[Lines taken from a collection]
---

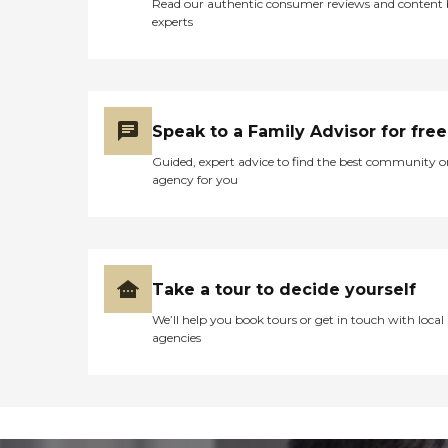
Read our authentic consumer reviews and content
experts
Speak to a Family Advisor for free
Guided, expert advice to find the best community o
agency for you
Take a tour to decide yourself
We’ll help you book tours or get in touch with local
agencies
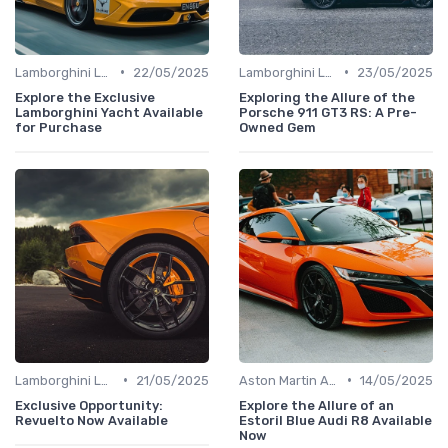
•
•
Lamborghini Lore
22/05/2025
Lamborghini Lore
23/05/2025
Explore the Exclusive
Exploring the Allure of the
Lamborghini Yacht Available
Porsche 911 GT3 RS: A Pre-
for Purchase
Owned Gem
•
•
Lamborghini Lore
21/05/2025
Aston Martin Analysis
14/05/2025
Exclusive Opportunity:
Explore the Allure of an
Revuelto Now Available
Estoril Blue Audi R8 Available
Now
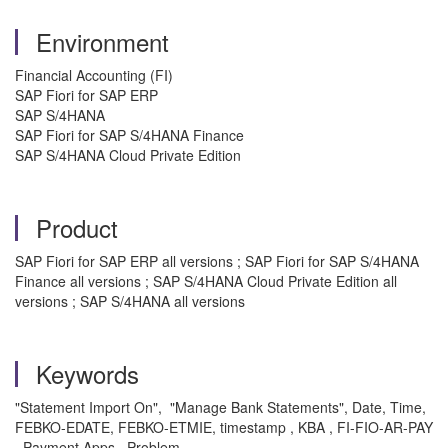
Environment
Financial Accounting (FI)
SAP Fiori for SAP ERP
SAP S/4HANA
SAP Fiori for SAP S/4HANA Finance
SAP S/4HANA Cloud Private Edition
Product
SAP Fiori for SAP ERP all versions ; SAP Fiori for SAP S/4HANA
Finance all versions ; SAP S/4HANA Cloud Private Edition all
versions ; SAP S/4HANA all versions
Keywords
"Statement Import On", "Manage Bank Statements", Date, Time,
FEBKO-EDATE, FEBKO-ETMIE, timestamp , KBA , FI-FIO-AR-PAY
, Payment Apps , Problem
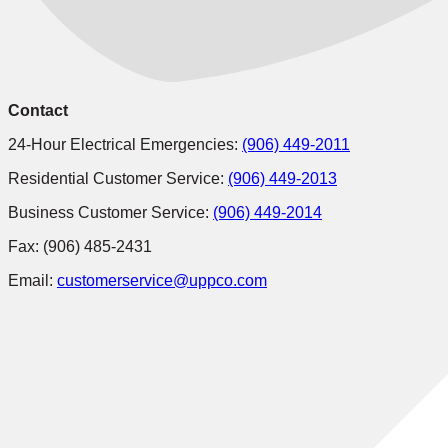
Contact
24-Hour Electrical Emergencies:
(906) 449-2011
Residential Customer Service:
(906) 449-2013
Business Customer Service:
(906) 449-2014
Fax: (906) 485-2431
Email:
customerservice@uppco.com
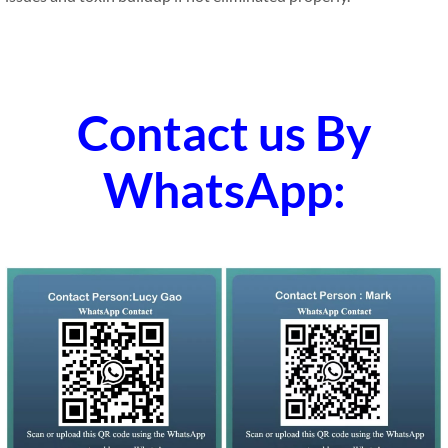
Contact us By
WhatsApp:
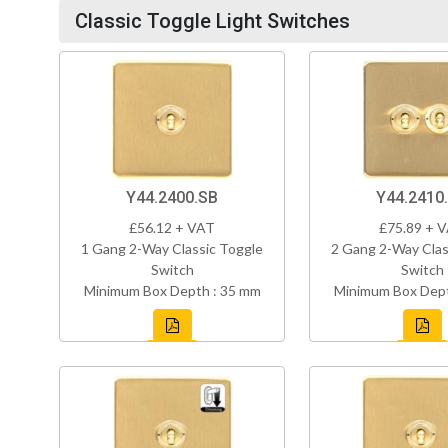
Classic Toggle Light Switches
Y44.2400.SB
Y44.2410
£56.12 + VAT
£75.89 + 
1 Gang 2-Way Classic Toggle
2 Gang 2-Way Clas
Switch
Switch
Minimum Box Depth : 35 mm
Minimum Box Dept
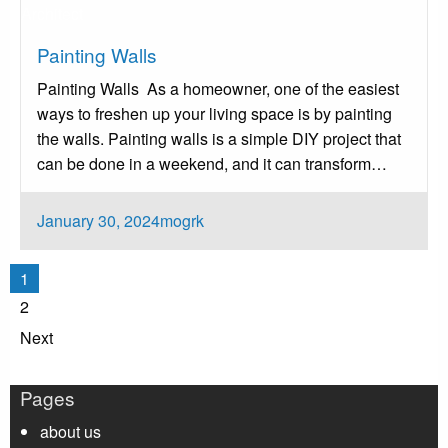
Architect
Painting Walls ‍
Painting Walls ‍ As a homeowner, one of the easiest
ways to freshen up your living space is by painting
the walls. Painting walls is a simple DIY project that
can be done in a weekend, and it can transform…
Posted
January 30, 2024
mogrk
on
Posts
1
pagination
2
Next
Pages
about us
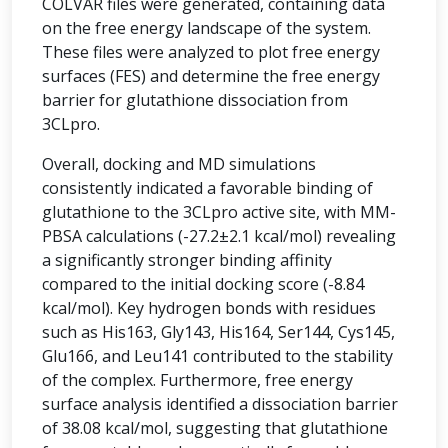
COLVAR files were generated, containing data
on the free energy landscape of the system.
These files were analyzed to plot free energy
surfaces (FES) and determine the free energy
barrier for glutathione dissociation from
3CLpro.
Overall, docking and MD simulations
consistently indicated a favorable binding of
glutathione to the 3CLpro active site, with MM-
PBSA calculations (-27.2±2.1 kcal/mol) revealing
a significantly stronger binding affinity
compared to the initial docking score (-8.84
kcal/mol). Key hydrogen bonds with residues
such as His163, Gly143, His164, Ser144, Cys145,
Glu166, and Leu141 contributed to the stability
of the complex. Furthermore, free energy
surface analysis identified a dissociation barrier
of 38.08 kcal/mol, suggesting that glutathione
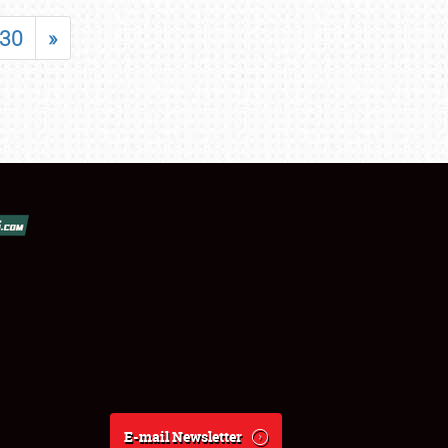
30
»
E-mail Newsletter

---

Task prompt »
Transcribe the lines running from the line that contains "Classic Toggle Light Switches" through the final line above, and leave the pictures out of your answer.

Written answer »
Classic Toggle Light Switches
Y44.2400.SB
Y44.2410
£56.12 + VAT
£75.89 + 
1 Gang 2-Way Classic Toggle
2 Gang 2-Way Clas
Switch
Switch
Minimum Box Depth : 35 mm
Minimum Box Dept
Architect
Painting Walls ‍
Painting Walls ‍ As a homeowner, one of the easiest
ways to freshen up your living space is by painting
the walls. Painting walls is a simple DIY project that
can be done in a weekend, and it can transform…
Posted
January 30, 2024
mogrk
on
Posts
1
pagination
2
Next
Pages
about us
COLVAR files were generated, containing data
on the free energy landscape of the system.
These files were analyzed to plot free energy
surfaces (FES) and determine the free energy
barrier for glutathione dissociation from
3CLpro.
Overall, docking and MD simulations
consistently indicated a favorable binding of
glutathione to the 3CLpro active site, with MM-
PBSA calculations (-27.2±2.1 kcal/mol) revealing
a significantly stronger binding affinity
compared to the initial docking score (-8.84
kcal/mol). Key hydrogen bonds with residues
such as His163, Gly143, His164, Ser144, Cys145,
Glu166, and Leu141 contributed to the stability
of the complex. Furthermore, free energy
surface analysis identified a dissociation barrier
of 38.08 kcal/mol, suggesting that glutathione
30
»
E-mail Newsletter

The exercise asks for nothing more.